Task to carry out -> Copy the lines below word for word, skipping any image.

Input for this task ->
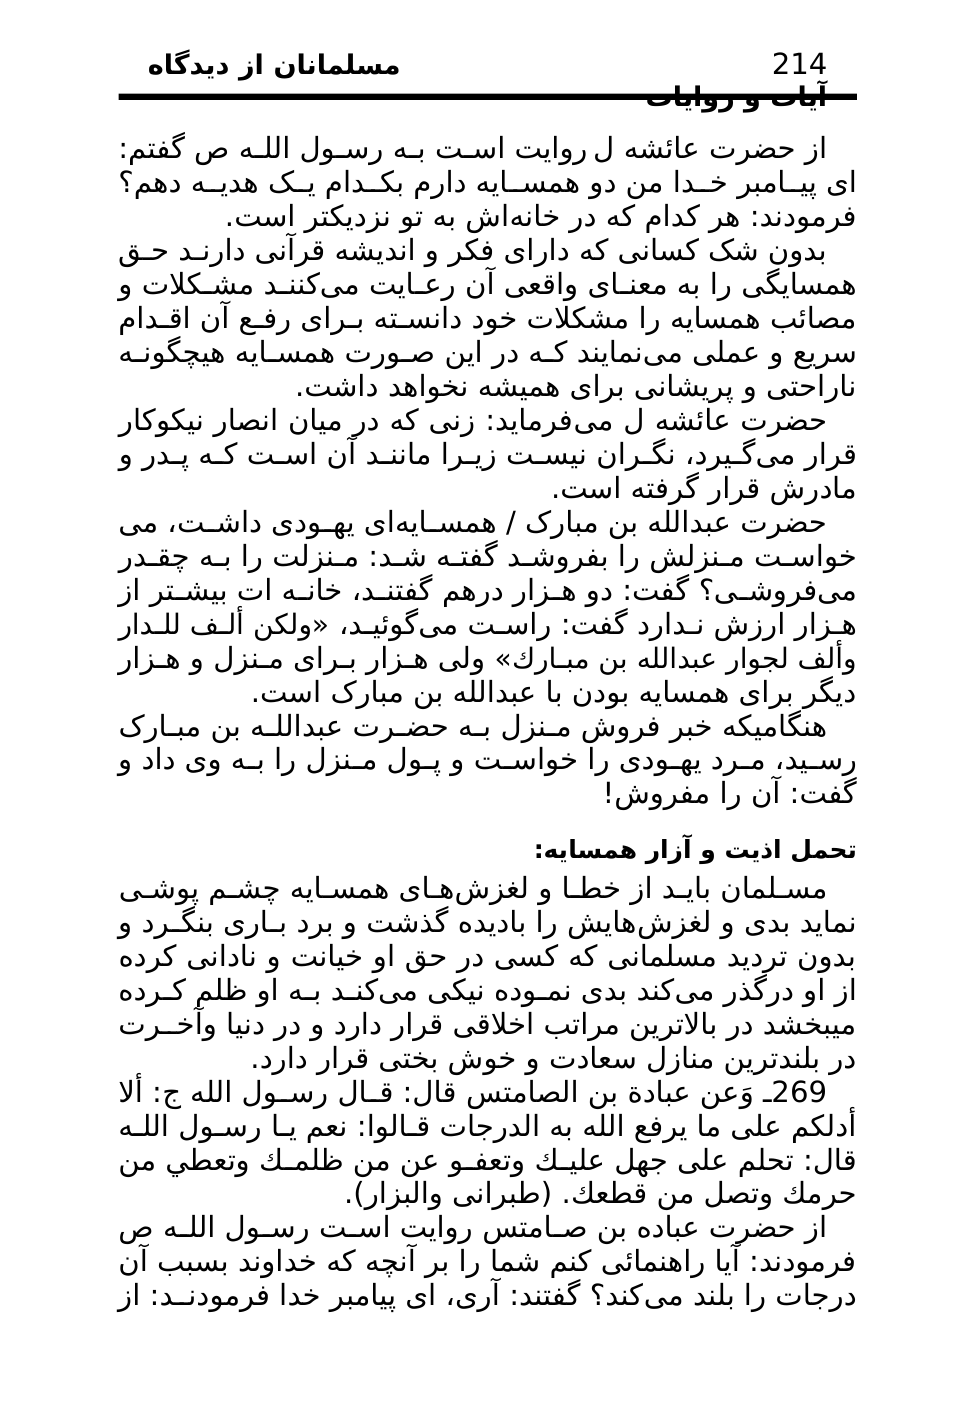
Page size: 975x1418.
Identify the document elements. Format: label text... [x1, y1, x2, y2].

text هنگامیکه خبر فروش منزل به حضرت عبدالله بن مبارک رسید، مرد یهودی را خواست و پول منزل را به وی داد و گفت: آن را مفروش! [118, 709, 857, 811]
text بدون شک کسانی که دارای فکر و اندیشه قرآنی دارند حق همسایگی را به معنای واقعی آن رعایت می‌کنند مشکلات و مصائب همسایه را مشکلات خود دانسته برای رفع آن اقدام سریع و عملی می‌نمایند که در این صورت همسایه هیچگونه ناراحتی و پریشانی برای همیشه نخواهد داشت. [118, 233, 857, 403]
text مسلمان باید از خطا و لغزش‌های همسایه چشم پوشی نماید بدی و لغزش‌هایش را بادیده گذشت و برد باری بنگرد و بدون تردید مسلمانی که کسی در حق او خیانت و نادانی کرده از او درگذر می‌کند بدی نموده نیکی می‌کند به او ظلم کرده میبخشد در بالاترین مراتب اخلاقی قرار دارد و در دنیا وآخرت در بلندترین منازل سعادت و خوش بختی قرار دارد. [118, 871, 857, 1075]
text حضرت عبدالله بن مبارک / همسایه‌ای یهودی داشت، می خواست منزلش را بفروشد گفته شد: منزلت را به چقدر می‌فروشی؟ گفت: دو هزار درهم گفتند، خانه ات بیشتر از هزار ارزش ندارد گفت: راست می‌گوئید، «ولكن ألف للدار وألف لجوار عبدالله بن مبارك» ولی هزار برای منزل و هزار دیگر برای همسایه بودن با عبدالله بن مبارک است. [118, 505, 857, 709]
text 269ـ‌ وَعن عبادة بن الصامتس قال: قال رسول الله ج: ألا أدلكم على ما يرفع الله به الدرجات قالوا: نعم يا رسول الله قال: تحلم على جهل عليك وتعفو عن من ظلمك وتعطي من حرمك وتصل من قطعك. (طبرانی والبزار). [118, 1075, 857, 1211]
text از حضرت عائشه ل روایت است به رسول الله ص گفتم: ای پیامبر خدا من دو همسایه دارم بکدام یک هدیه دهم؟ فرمودند: هر کدام که در خانه‌اش به تو نزدیکتر است. [118, 132, 857, 233]
text تحمل اذیت و آزار همسایه: [118, 836, 857, 865]
text حضرت عائشه ل می‌فرماید: زنی که در میان انصار نیکوکار قرار می‌گیرد،‌ نگران نیست زیرا مانند آن است که پدر و مادرش قرار گرفته است. [118, 403, 857, 505]
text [118, 1211, 857, 1313]
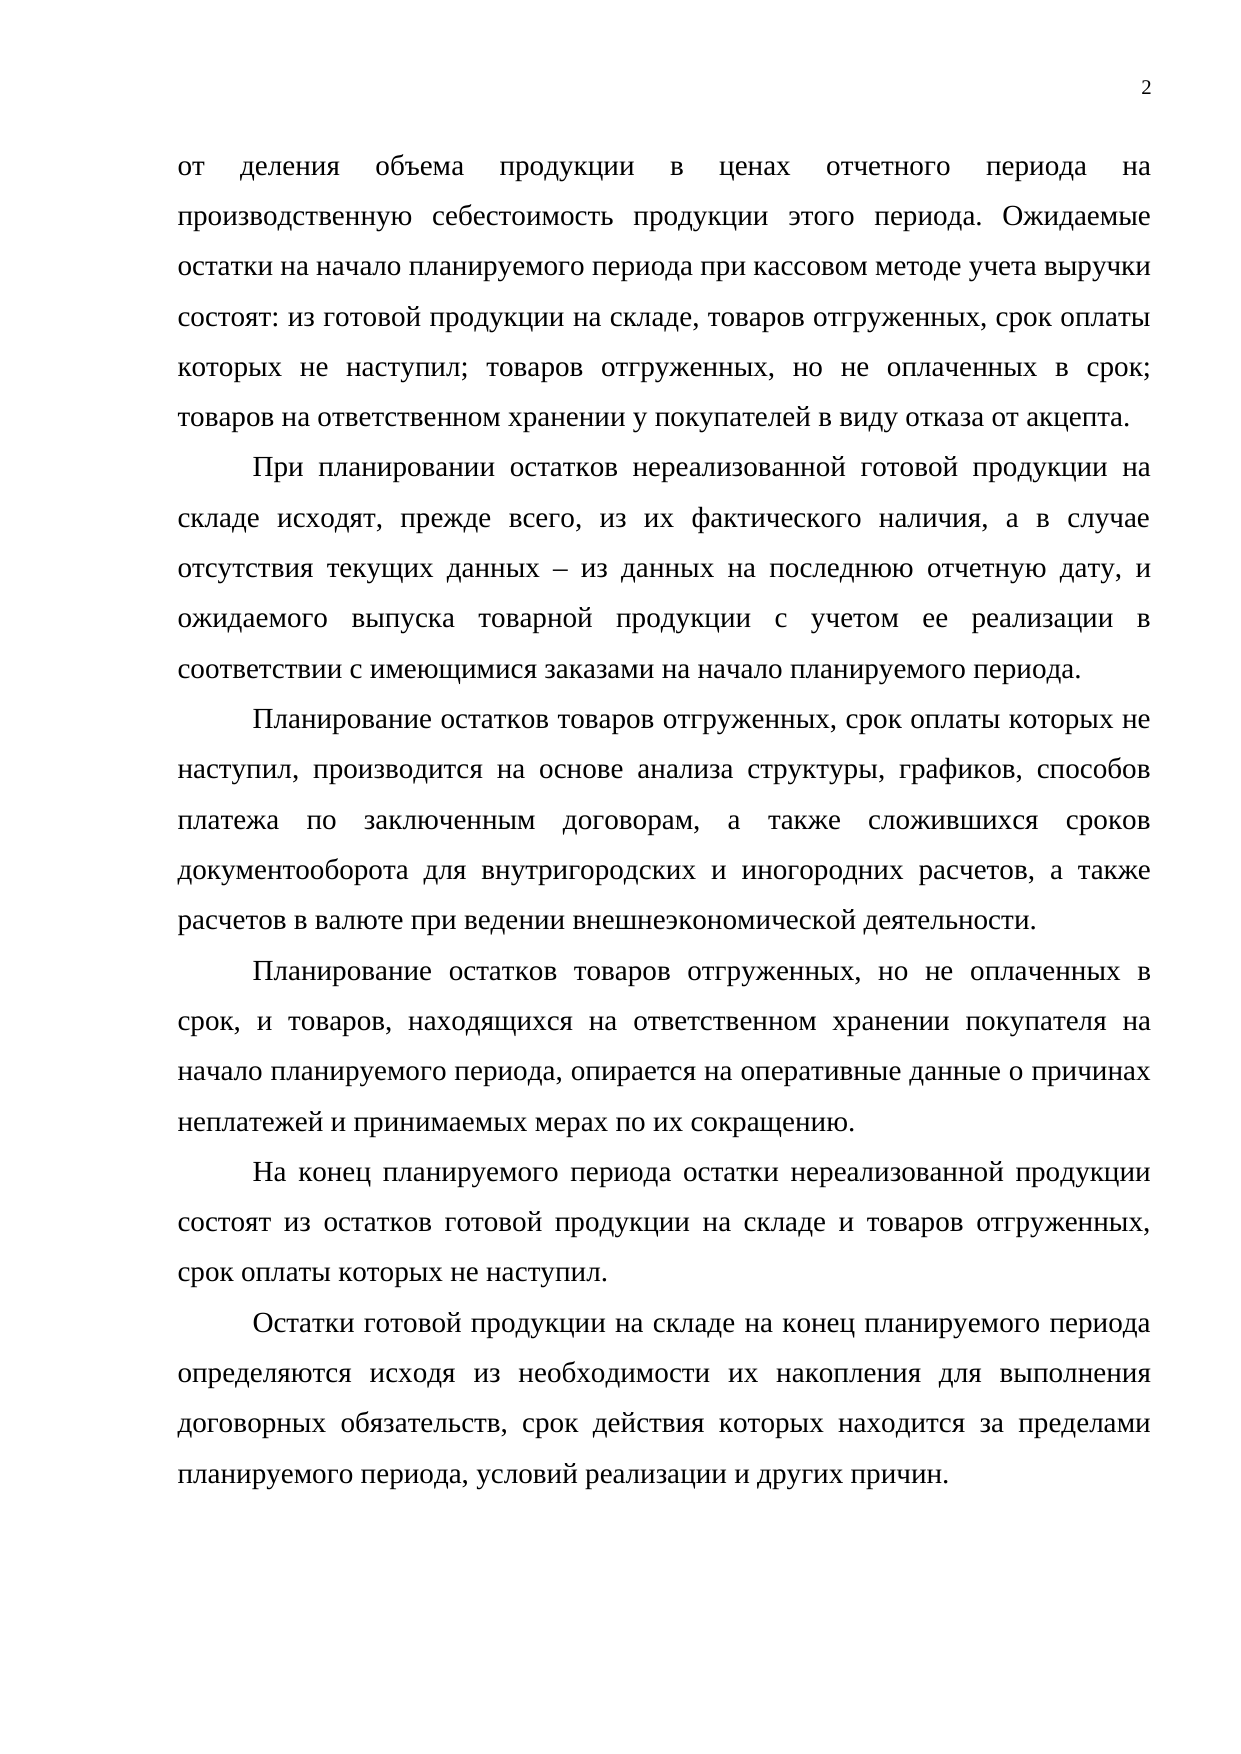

Output ->
Page size: 975x1418.
Identify the document elements. Format: label text... [x1, y1, x2, y2].

text هنگامیکه خبر فروش منزل به حضرت عبدالله بن مبارک رسید، مرد یهودی را خواست و پول منزل را به وی داد و گفت: آن را مفروش! [118, 709, 857, 811]
text بدون شک کسانی که دارای فکر و اندیشه قرآنی دارند حق همسایگی را به معنای واقعی آن رعایت می‌کنند مشکلات و مصائب همسایه را مشکلات خود دانسته برای رفع آن اقدام سریع و عملی می‌نمایند که در این صورت همسایه هیچگونه ناراحتی و پریشانی برای همیشه نخواهد داشت. [118, 233, 857, 403]
text مسلمان باید از خطا و لغزش‌های همسایه چشم پوشی نماید بدی و لغزش‌هایش را بادیده گذشت و برد باری بنگرد و بدون تردید مسلمانی که کسی در حق او خیانت و نادانی کرده از او درگذر می‌کند بدی نموده نیکی می‌کند به او ظلم کرده میبخشد در بالاترین مراتب اخلاقی قرار دارد و در دنیا وآخرت در بلندترین منازل سعادت و خوش بختی قرار دارد. [118, 871, 857, 1075]
text حضرت عبدالله بن مبارک / همسایه‌ای یهودی داشت، می خواست منزلش را بفروشد گفته شد: منزلت را به چقدر می‌فروشی؟ گفت: دو هزار درهم گفتند، خانه ات بیشتر از هزار ارزش ندارد گفت: راست می‌گوئید، «ولكن ألف للدار وألف لجوار عبدالله بن مبارك» ولی هزار برای منزل و هزار دیگر برای همسایه بودن با عبدالله بن مبارک است. [118, 505, 857, 709]
text 269ـ‌ وَعن عبادة بن الصامتس قال: قال رسول الله ج: ألا أدلكم على ما يرفع الله به الدرجات قالوا: نعم يا رسول الله قال: تحلم على جهل عليك وتعفو عن من ظلمك وتعطي من حرمك وتصل من قطعك. (طبرانی والبزار). [118, 1075, 857, 1211]
text از حضرت عائشه ل روایت است به رسول الله ص گفتم: ای پیامبر خدا من دو همسایه دارم بکدام یک هدیه دهم؟ فرمودند: هر کدام که در خانه‌اش به تو نزدیکتر است. [118, 132, 857, 233]
text تحمل اذیت و آزار همسایه: [118, 836, 857, 865]
text حضرت عائشه ل می‌فرماید: زنی که در میان انصار نیکوکار قرار می‌گیرد،‌ نگران نیست زیرا مانند آن است که پدر و مادرش قرار گرفته است. [118, 403, 857, 505]
text [118, 1211, 857, 1313]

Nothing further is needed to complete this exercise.